In this assignment we start to explore lua and the ways it can be used to help us in the build process. We aren’t writing too much code in this assignment, we will be offloading the shader build process to a lua file with the help of code provided by our Professor John-Paul (JP). Therefore the learning in this assignment will come from understanding the build process and where lua fits into this.
First we needed to get the Lua compiler and Lua executable projects compiled into the right folder with the right name so that we could use it to compile the lua files that are being added to the project. Secondly we had to import the new files that JP provided which use the Lua apis to expose functions that the Lua script can call. Part of the assignment was to “fill in the blanks” in these files with the right code to get the project working. Finally I had to add code in the lua script to make sure that it builds the right shader files.
The file that actually does the building is “AssetBuildFunctions.lua”. To make it faster to load and process, we use the Lua compiler to create a binary file when we make a Release build of the application. This is what the insides look like post lua compilation.
As I mentioned earlier, compiling the lua files before leads to faster loading times because the byte code is smaller than text and is faster to execute. Additionally, compiling helps catch any errors. However, compiling doesn’t prevent run time errors, therefore any time we need to change the code we cannot do it easily, we have to recompile the file to use it which can be time consuming.
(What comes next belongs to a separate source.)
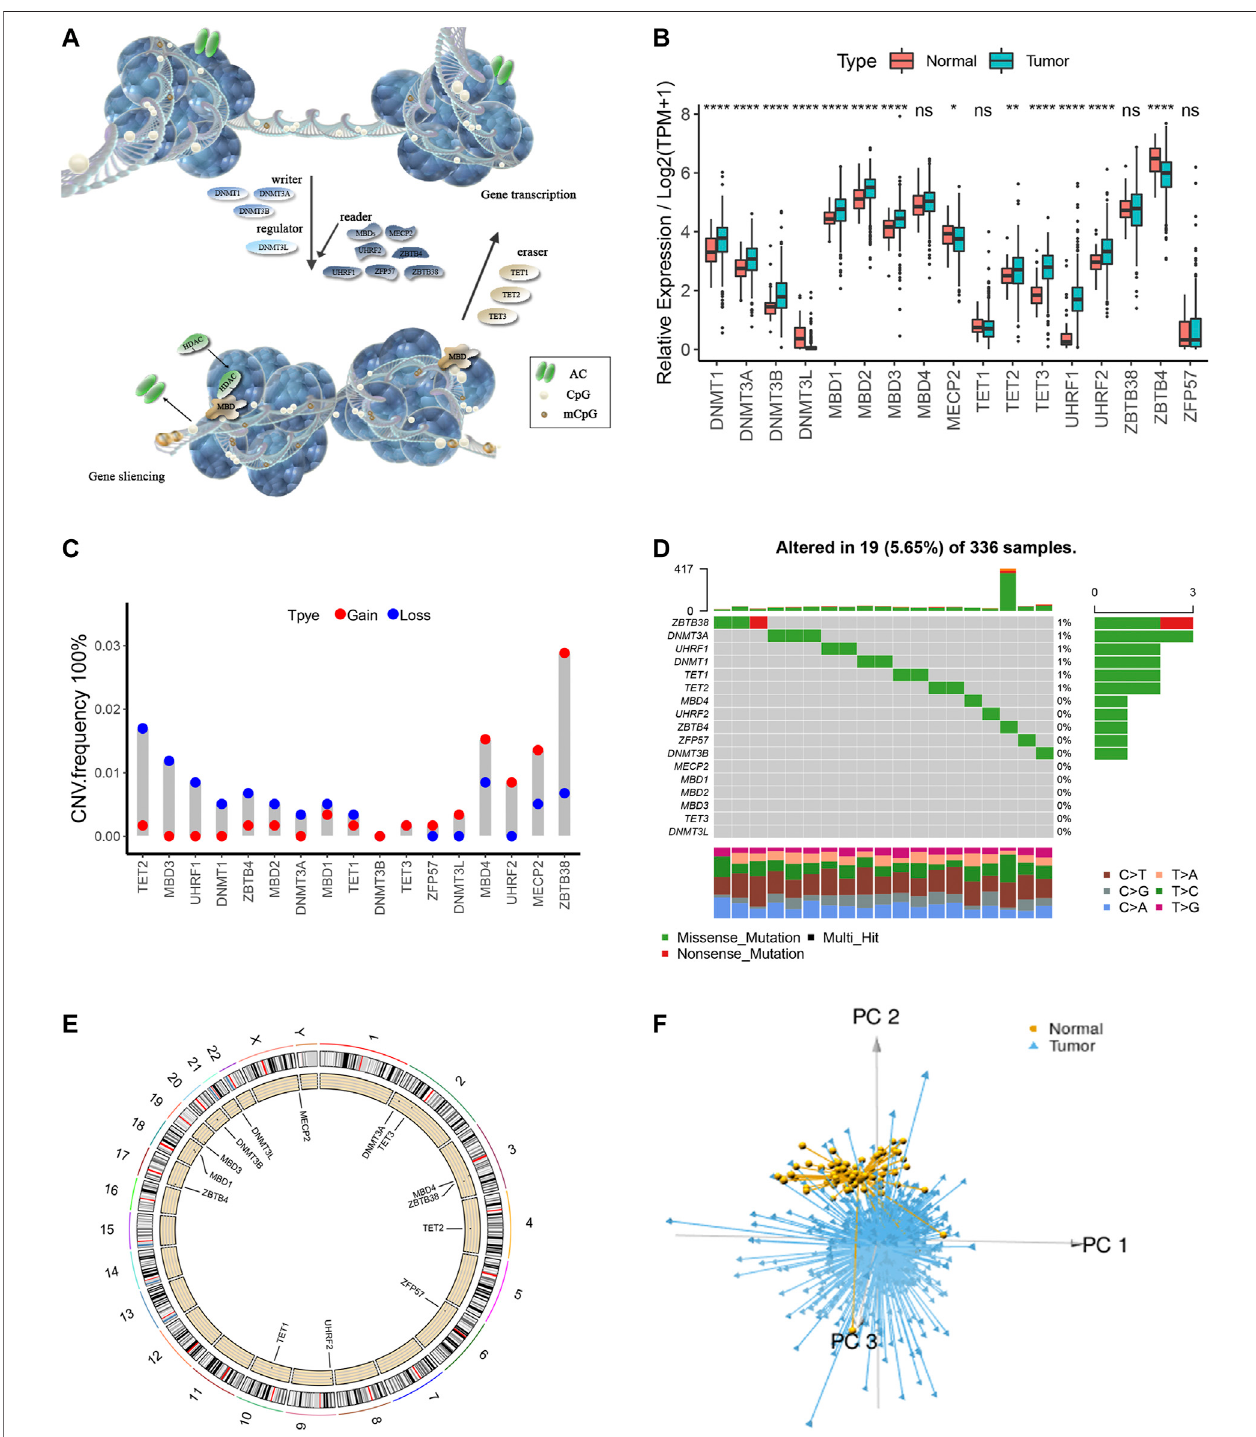
FIGURE 1 | The overall depiction of genetic variations of m 5 C regulators in ccRCC. (A) The dynamic reversible process of m 5 C DNA methylation mediated by regulatorsaswellastheirpotentialbiologicalfunctionsforccRCCaresummarized. (B) Comparisonoftheexpressionlevelsof17 m 5 Cregulatorsin530ccRCCsamples and > 12,000 para-cancer tissues. (C) Copy number variations (CNVs) of the 17 m 5 C regulators in ccRCC from TCGA cohort. (D) Somatic variant landscape of the 17 m 5 C regulators in ccRCC from TCGA cohort. (E) The location of CNV alterations of m 5 C regulators on chromosomes. (F) Principal component analysis of ccRCC samples from the TCGA cohort based on the expression of the 17 m 5 C regulators.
The last part of the assignment was to use the all the knowledge we gained to create a settings.ini file that would allow the user to change the application resolution at runtime. This part took me longer to figure out than the rest of the assignment. Creating the actual ini file and making sure it was getting copied into my output folder was pretty straight forward. But I could not, for the life of me, figure out why the lua script that was supposed to copy it into my game folder was failing to execute the command. After wrestling with it for about half an hour I realized that I had to call the “CopyFile” function declared in the C++ file instead of trying to execute the windows copy command using the “ExecuteCommand” function. After I got everything copied correctly, the file worked like a charm. Here is the comparison between the original window (512x512) and the new one which is 800x600.
The settings.ini file allows flexibility in allowing the user to choose the resolution they want without having to recompile the game. The player would want to do this for many reasons, I remember doing it for certain games because my measly graphics card couldn’t handle higher resolutions and I always had to run my games in 800x600. We also copy the file as it is without compiling it because that would be unreadable gibberish and hence not easily editable.